REQUEST.
Please repeat the whole listing exactly, but leave out any picture it holds.

*** RECORDS SHOWN ***

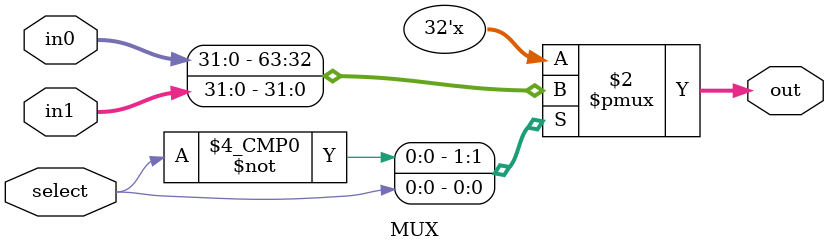
<source format=v>
`timescale 1ns / 1ps

module MUX(in0, in1, select, out);
    input [31:0] in0, in1;
    input select;
    output reg [31:0] out;
    
    always@(*) begin
        case(select)
            1'b0:out <= in0;
            1'b1:out <= in1;
            default: out <= 0;
        endcase
    end
    
endmodule
</source>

*** End of RECORDS SHOWN ***

RESULT OF THE EXERCISE.
<source format=v>
`timescale 1ns / 1ps

module MUX(in0, in1, select, out);
    input [31:0] in0, in1;
    input select;
    output reg [31:0] out;
    
    always@(*) begin
        case(select)
            1'b0:out <= in0;
            1'b1:out <= in1;
            default: out <= 0;
        endcase
    end
    
endmodule
</source>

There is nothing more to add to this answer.